Data excerpts:
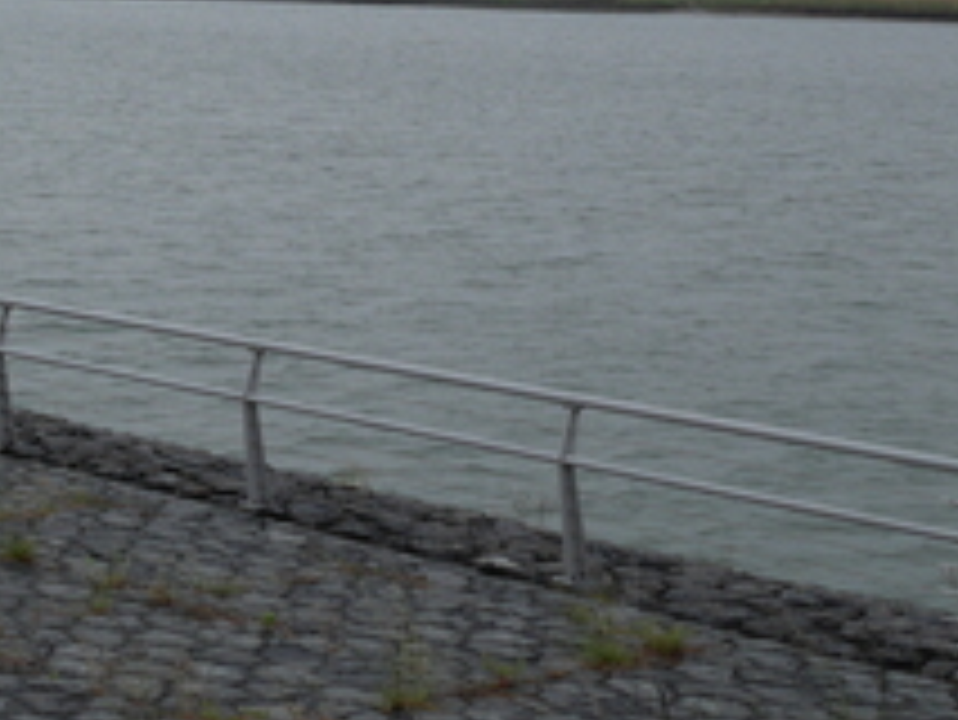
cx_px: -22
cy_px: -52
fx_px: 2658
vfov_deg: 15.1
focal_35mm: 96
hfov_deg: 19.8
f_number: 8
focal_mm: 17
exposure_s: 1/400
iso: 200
* * *
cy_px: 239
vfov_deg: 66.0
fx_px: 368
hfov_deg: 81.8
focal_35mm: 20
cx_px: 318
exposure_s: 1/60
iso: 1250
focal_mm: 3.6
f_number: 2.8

WORK ITEM: Which lines above run from the one containing "vfov_deg: 66.0" to the one containing "f_number: 2.8"? Give them again exactly, both ends included.

SOLUTION FOR THIS TASK:
vfov_deg: 66.0
fx_px: 368
hfov_deg: 81.8
focal_35mm: 20
cx_px: 318
exposure_s: 1/60
iso: 1250
focal_mm: 3.6
f_number: 2.8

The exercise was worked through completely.